#### WORK INSTRUCTION
Without the images, reproduce each line of the material exactly.

#### DATASET EXTRACT
################

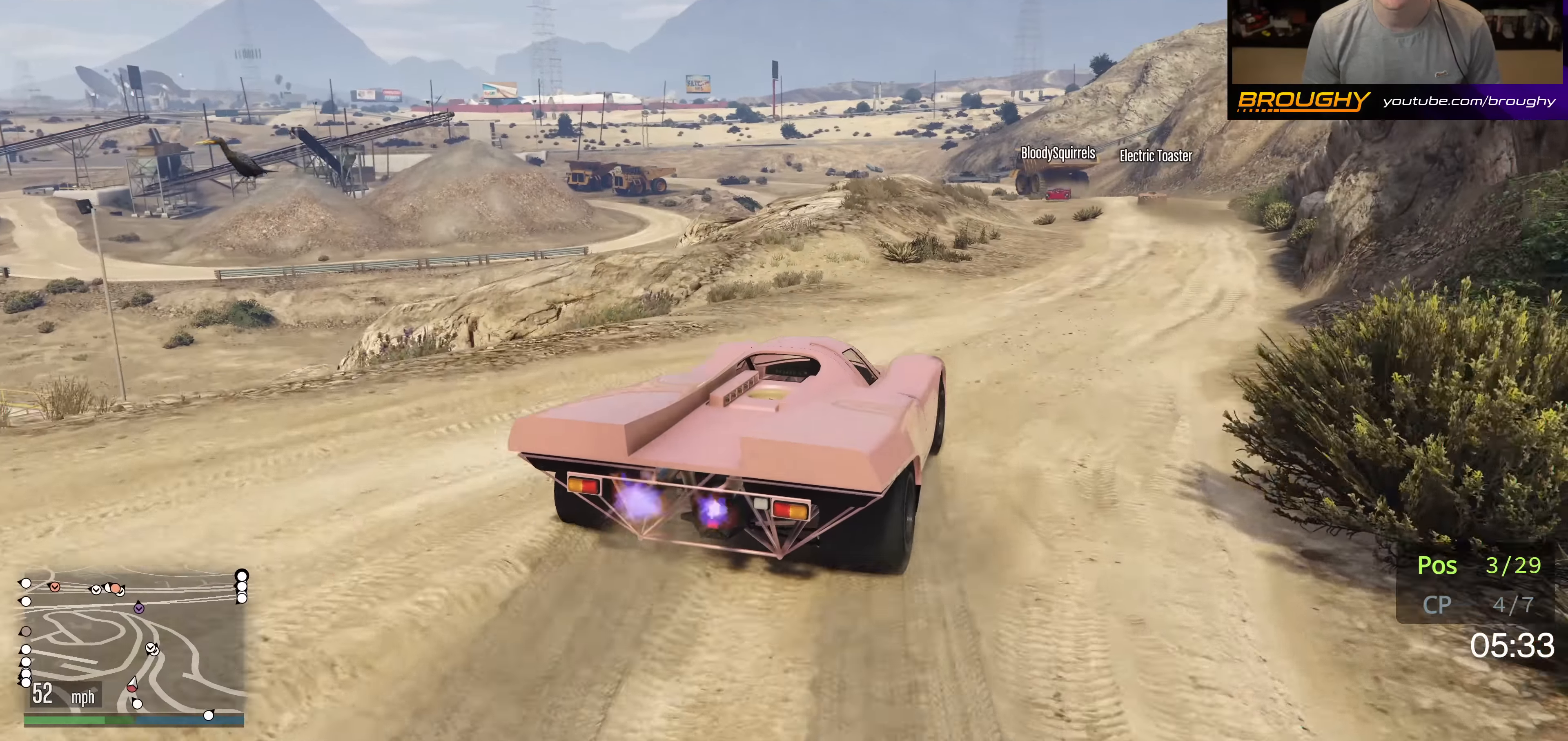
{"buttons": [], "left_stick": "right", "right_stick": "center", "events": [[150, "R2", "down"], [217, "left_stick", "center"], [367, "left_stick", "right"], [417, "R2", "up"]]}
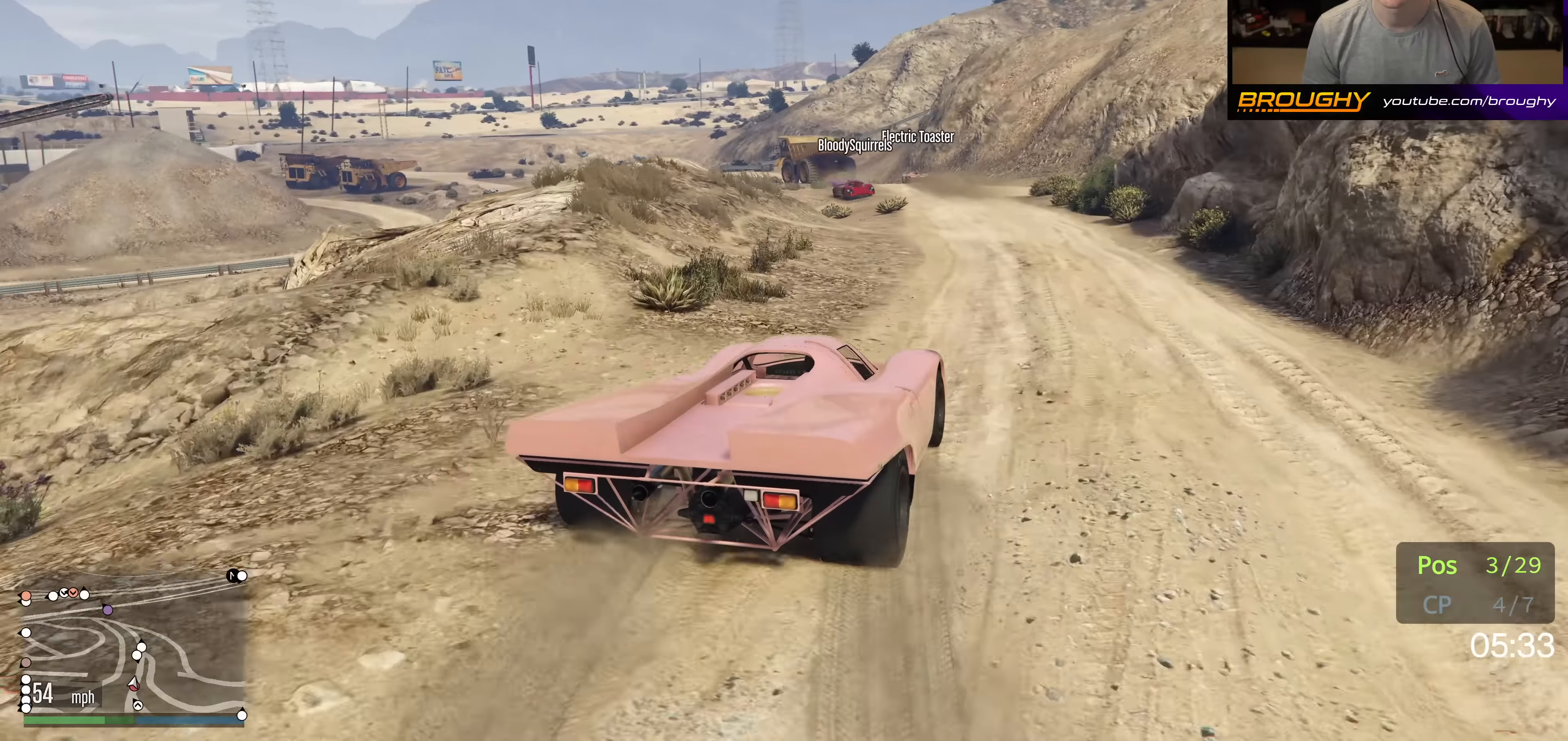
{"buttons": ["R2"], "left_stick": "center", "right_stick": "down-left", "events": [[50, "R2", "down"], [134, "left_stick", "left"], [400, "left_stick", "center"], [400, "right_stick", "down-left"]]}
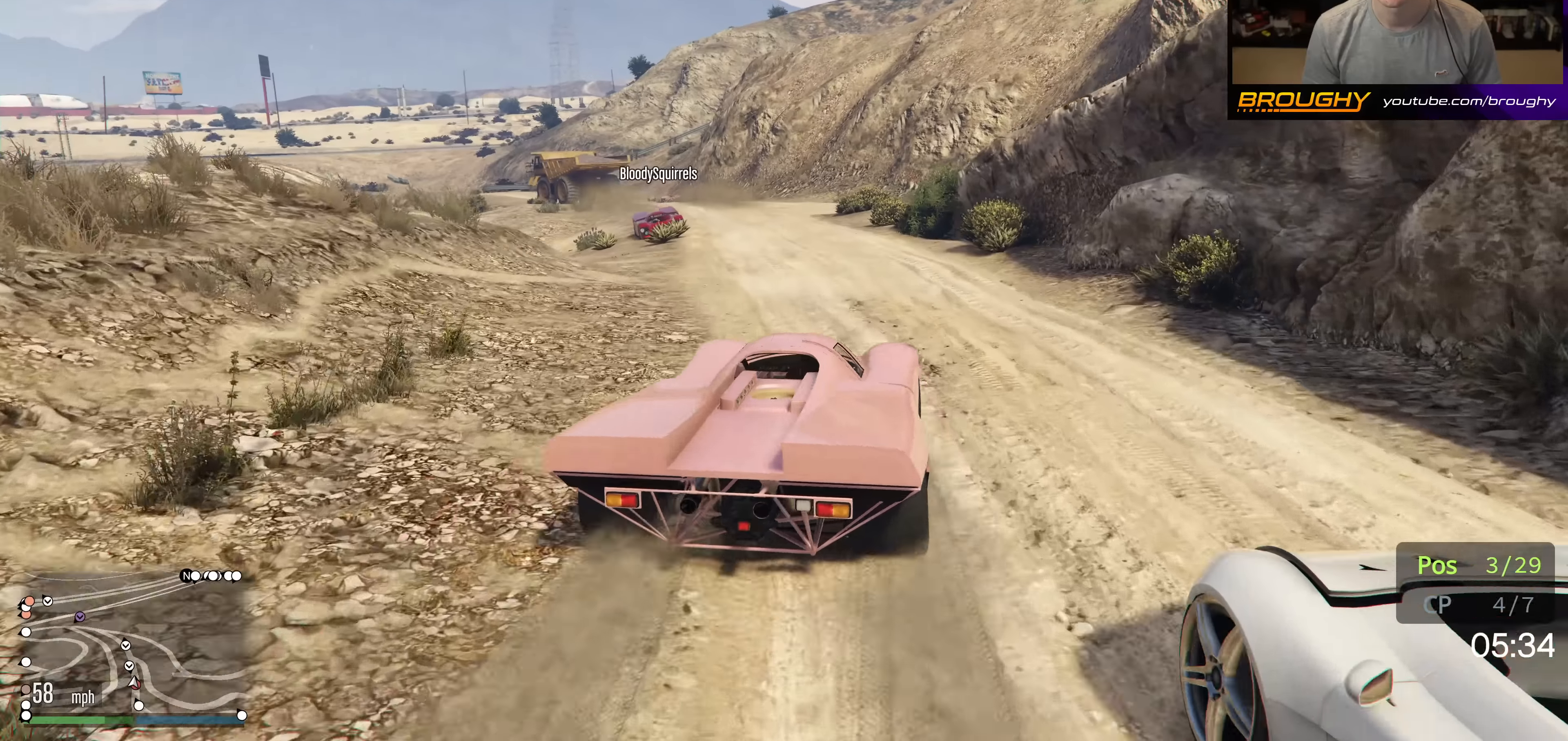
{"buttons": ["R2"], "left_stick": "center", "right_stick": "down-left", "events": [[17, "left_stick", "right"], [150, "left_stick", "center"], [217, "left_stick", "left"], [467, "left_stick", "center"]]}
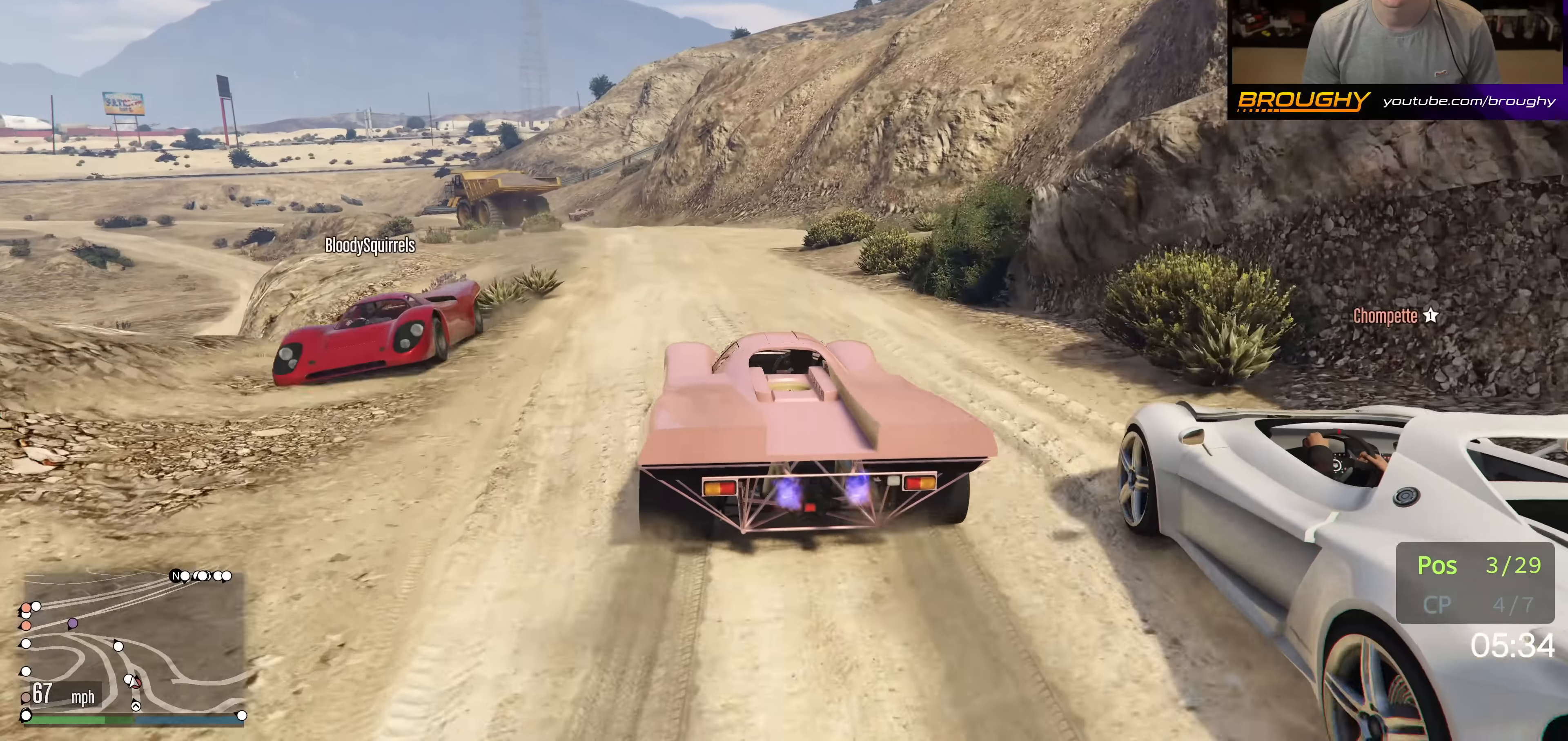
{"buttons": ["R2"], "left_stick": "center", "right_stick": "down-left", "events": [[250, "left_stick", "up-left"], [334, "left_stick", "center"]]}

################

#### EXPECTED OUTPUT
{"buttons": [], "left_stick": "right", "right_stick": "center", "events": [[150, "R2", "down"], [217, "left_stick", "center"], [367, "left_stick", "right"], [417, "R2", "up"]]}
{"buttons": ["R2"], "left_stick": "center", "right_stick": "down-left", "events": [[50, "R2", "down"], [134, "left_stick", "left"], [400, "left_stick", "center"], [400, "right_stick", "down-left"]]}
{"buttons": ["R2"], "left_stick": "center", "right_stick": "down-left", "events": [[17, "left_stick", "right"], [150, "left_stick", "center"], [217, "left_stick", "left"], [467, "left_stick", "center"]]}
{"buttons": ["R2"], "left_stick": "center", "right_stick": "down-left", "events": [[250, "left_stick", "up-left"], [334, "left_stick", "center"]]}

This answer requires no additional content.